The same general care guidelines described above apply to hyacinths, but keep in mind that when their stems are cut, they release sap that can shorten the life of other flowers. To prevent this, after cutting their stems, place them in a bucket of water for at least 12 hours on their own before mixing them with other flowers. In modern designs, hyacinths are arranged with the bulbs and roots intact, as part of the composition. The soil is washed from the roots to prevent the water from becoming dirty.
Hydrangeas have woody stems that need to draw water for maximum vase life. If a blossom wilts prematurely, remove it from the design, recut the stem at a sharp angle and place in warm water for at least one hour. The flower should be revived and ready to take its place in the design. For best results keep the water level in their vase full. Hydrangeas can also be dried, by hanging them upside down in a warm spot. Although the color will fade slightly – the dried flowers can last between 9 months to a year.
Iris may arrive in your vase arrangement as tight buds. But they will open quickly and mature to open form usually within one or two days. Their beautiful blue blossom look good with other spring flowers like tulips and lilies. Their vase life is wonderful, although short lived. Keep water levels in the vase full and bacteria free for best results. Expected vase life is 3-5 days.
Lily pollen can stain clothing and furniture, so carefully remove the anthers (the orange pollen-coated tips at the end of the stamens) with tissues before displaying your bouquet. As flowers open as your design ages, you should continue to remove the anthers. Follow the same general care guidelines described above, but since lilies bruise easily, handle them with particular care.

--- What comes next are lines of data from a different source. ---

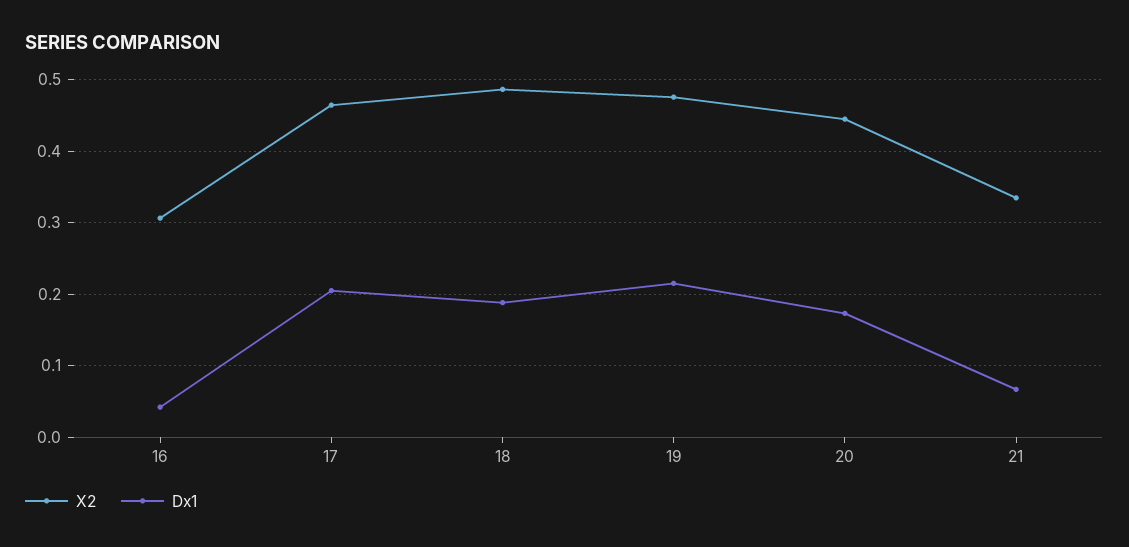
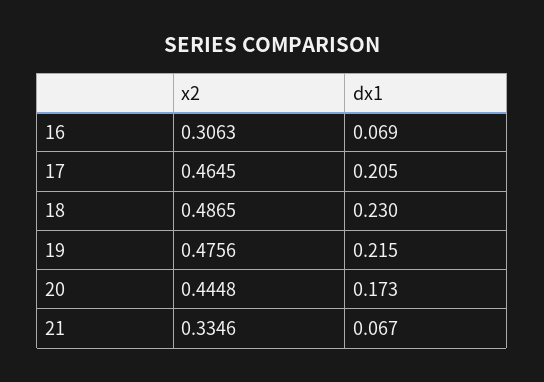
  {
    "X2": {
      "16": 0.3063,
      "17": 0.4645,
      "18": 0.4865,
      "19": 0.4756,
      "20": 0.4448,
      "21": 0.3346
    },
    "Dx1": {
-     "16": 0.04,
+     "16": 0.069,
      "17": 0.205,
-     "18": 0.19,
+     "18": 0.23,
      "19": 0.215,
      "20": 0.173,
      "21": 0.067
    }
  }

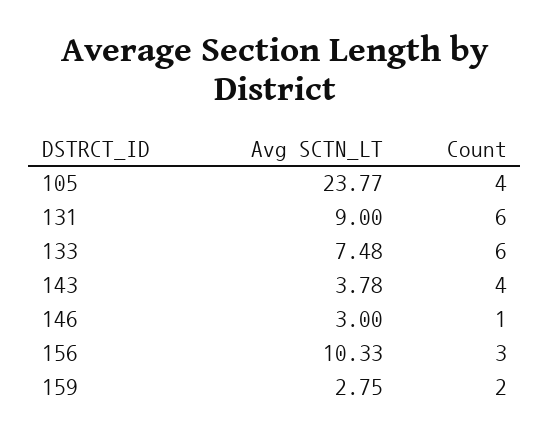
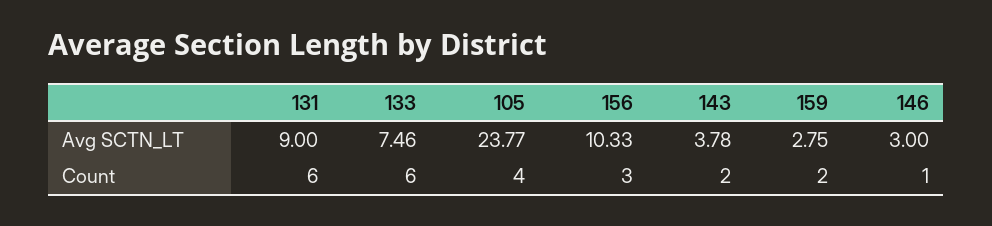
  {
    "Avg SCTN_LT": {
      "105": 23.77,
      "131": 9,
-     "133": 7.48,
+     "133": 7.46,
      "143": 3.78,
      "146": 3,
      "156": 10.33,
      "159": 2.75
    },
    "Count": {
      "105": 4,
      "131": 6,
      "133": 6,
-     "143": 4,
+     "143": 2,
      "146": 1,
      "156": 3,
      "159": 2
    }
  }

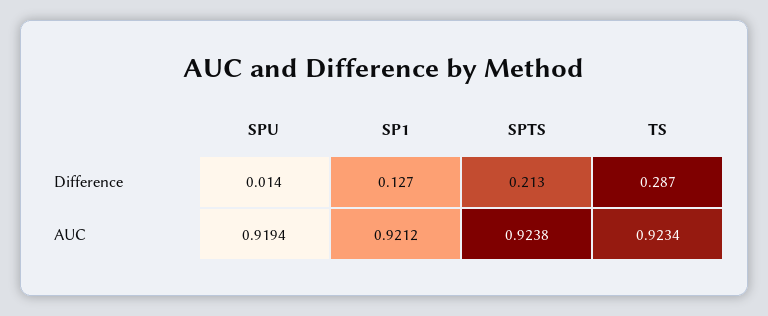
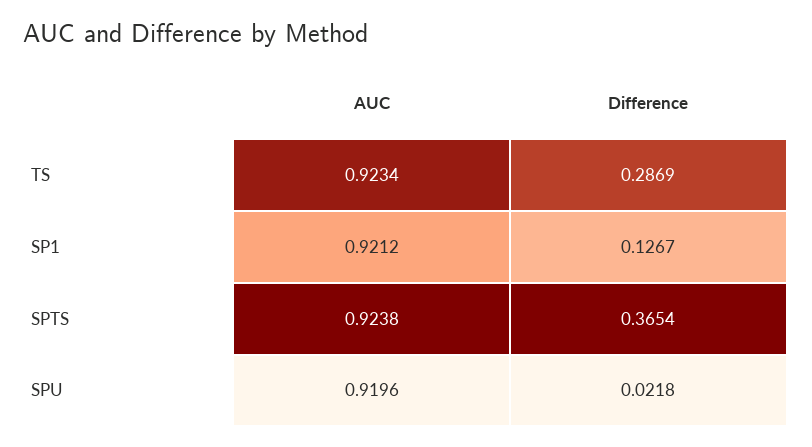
  {
    "SPU": {
-     "Difference": 0.014,
+     "Difference": 0.0218,
-     "AUC": 0.9194
+     "AUC": 0.9196
    },
    "SP1": {
      "Difference": 0.1267,
      "AUC": 0.9212
    },
    "SPTS": {
-     "Difference": 0.213,
+     "Difference": 0.3654,
      "AUC": 0.9238
    },
    "TS": {
      "Difference": 0.2869,
      "AUC": 0.9234
    }
  }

Their blooms open in succession, and you can snip off spent flowers close to the main stem.
Lisianthus have rose-like showy blossoms in grand colors, and with proper care they can last 7-10 days. Many of the unopened buds which show color may open fully. Smaller buds may not open but simply support the larger blossoms and accent the foliage.
Follow the general care guidelines described above, placing your peonies in a cool place out of direct sunlight. Peonies often arrive in bud stage and open fully while in the design. The open blossoms can be fragile and shatter if mishandled so give them space and move them only as necessary. With proper care they should last about 7 days.

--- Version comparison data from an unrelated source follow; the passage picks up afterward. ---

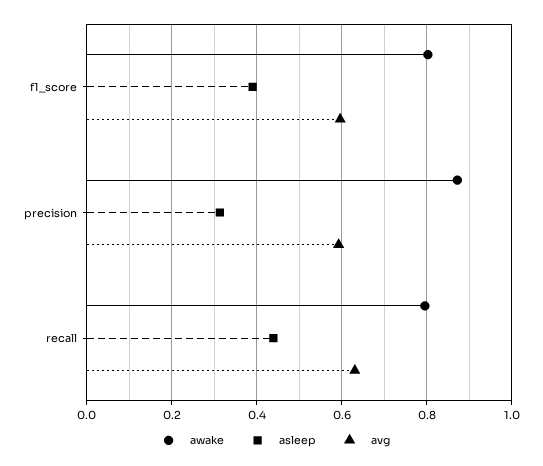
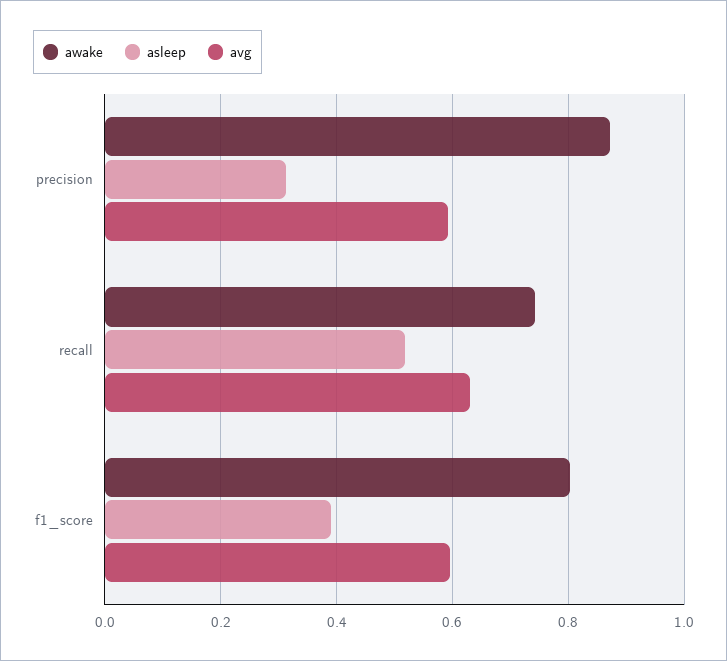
  {
    "awake": {
      "f1_score": 0.8,
      "precision": 0.88,
-     "recall": 0.8
+     "recall": 0.74
    },
    "asleep": {
      "f1_score": 0.4,
      "precision": 0.32,
-     "recall": 0.44
+     "recall": 0.52
    },
    "avg": {
      "f1_score": 0.6,
      "precision": 0.6,
      "recall": 0.64
    }
  }

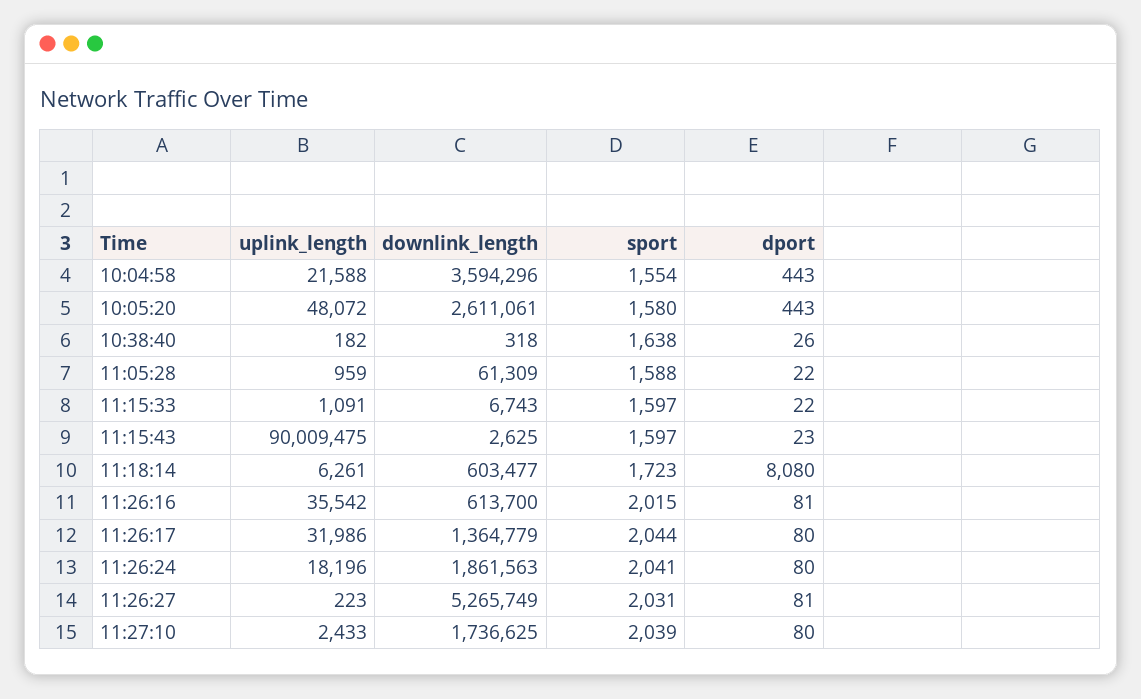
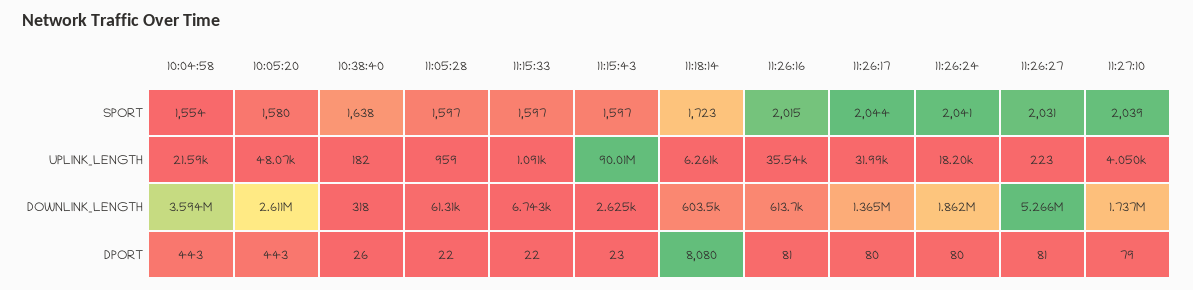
  {
    "uplink_length": {
      "10:04:58": 21588,
      "10:05:20": 48072,
      "10:38:40": 182,
      "11:05:28": 959,
      "11:15:33": 1091,
      "11:15:43": 90009475,
      "11:18:14": 6261,
      "11:26:16": 35542,
      "11:26:17": 31986,
      "11:26:24": 18196,
      "11:26:27": 223,
-     "11:27:10": 2433
+     "11:27:10": 4050
    },
    "downlink_length": {
      "10:04:58": 3594296,
      "10:05:20": 2611061,
      "10:38:40": 318,
      "11:05:28": 61309,
      "11:15:33": 6743,
      "11:15:43": 2625,
      "11:18:14": 603477,
      "11:26:16": 613700,
      "11:26:17": 1364779,
      "11:26:24": 1861563,
      "11:26:27": 5265749,
      "11:27:10": 1736625
    },
    "sport": {
      "10:04:58": 1554,
      "10:05:20": 1580,
      "10:38:40": 1638,
-     "11:05:28": 1588,
+     "11:05:28": 1597,
      "11:15:33": 1597,
      "11:15:43": 1597,
      "11:18:14": 1723,
      "11:26:16": 2015,
      "11:26:17": 2044,
      "11:26:24": 2041,
      "11:26:27": 2031,
      "11:27:10": 2039
    },
    "dport": {
      "10:04:58": 443,
      "10:05:20": 443,
      "10:38:40": 26,
      "11:05:28": 22,
      "11:15:33": 22,
      "11:15:43": 23,
      "11:18:14": 8080,
      "11:26:16": 81,
      "11:26:17": 80,
      "11:26:24": 80,
      "11:26:27": 81,
-     "11:27:10": 80
+     "11:27:10": 79
    }
  }

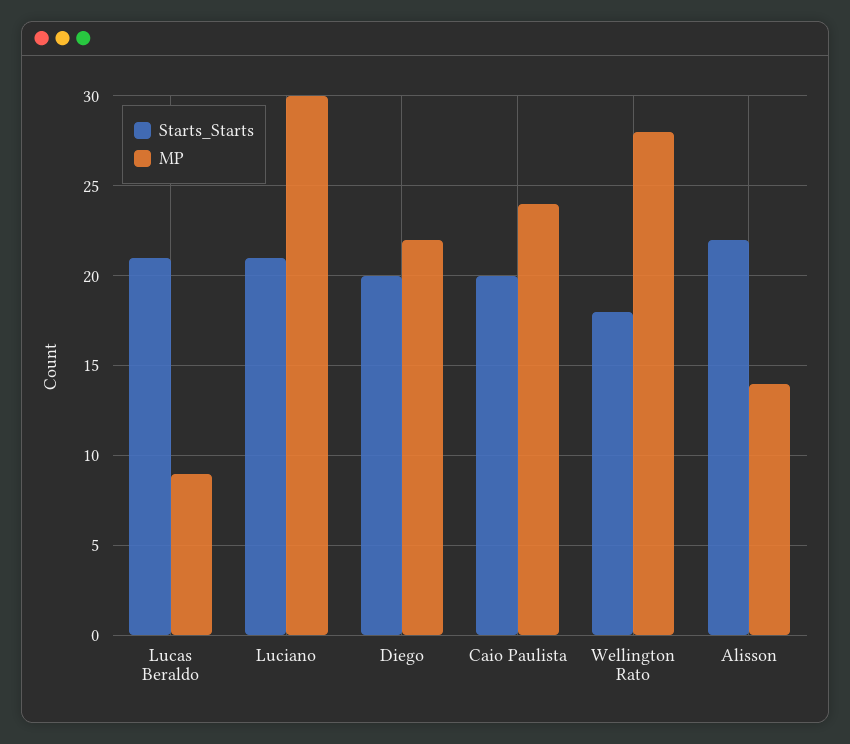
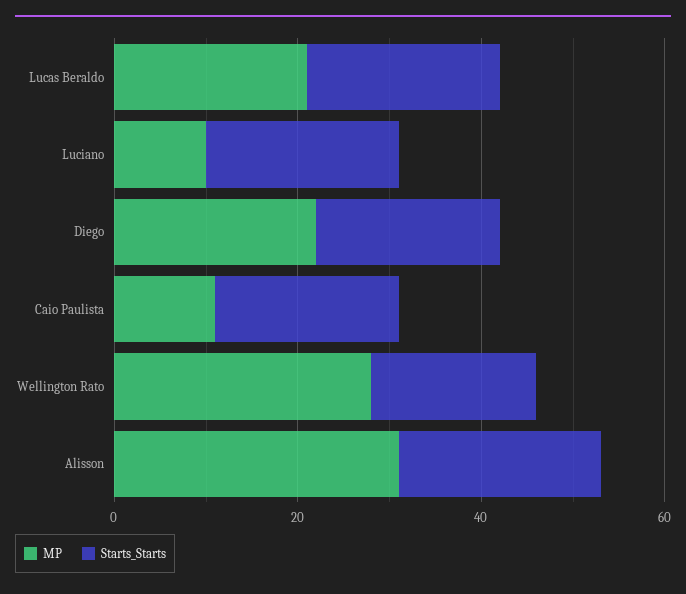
  {
    "Starts_Starts": {
      "Lucas Beraldo": 21,
      "Luciano": 21,
      "Diego": 20,
      "Caio Paulista": 20,
      "Wellington Rato": 18,
      "Alisson": 22
    },
    "MP": {
-     "Lucas Beraldo": 9,
+     "Lucas Beraldo": 20,
-     "Luciano": 30,
+     "Luciano": 10,
      "Diego": 22,
-     "Caio Paulista": 24,
+     "Caio Paulista": 10,
      "Wellington Rato": 28,
-     "Alisson": 14
+     "Alisson": 30
    }
  }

Follow the general care guidelines described above for your roses, being sure to remove any discolored petals on the flower's outer edge (called guard petals) and foliage that fall below the waterline when refreshing your arrangement. Recutting the stems often will give your roses the longest vase life.
If your roses begin to wilt, you may be able to revive them. Trim off about an inch from the bottom of its stem and then submerge the entire rose under water in a sink or bathtub. Allow the stem to absorb water for about 20-60 minutes before returning them to their vase.
Roses last longer in a cool area, but if you want their blooms to open quickly, temporarily place them in a warmer spot (Note: not hotter than 80 degrees Fahrenheit).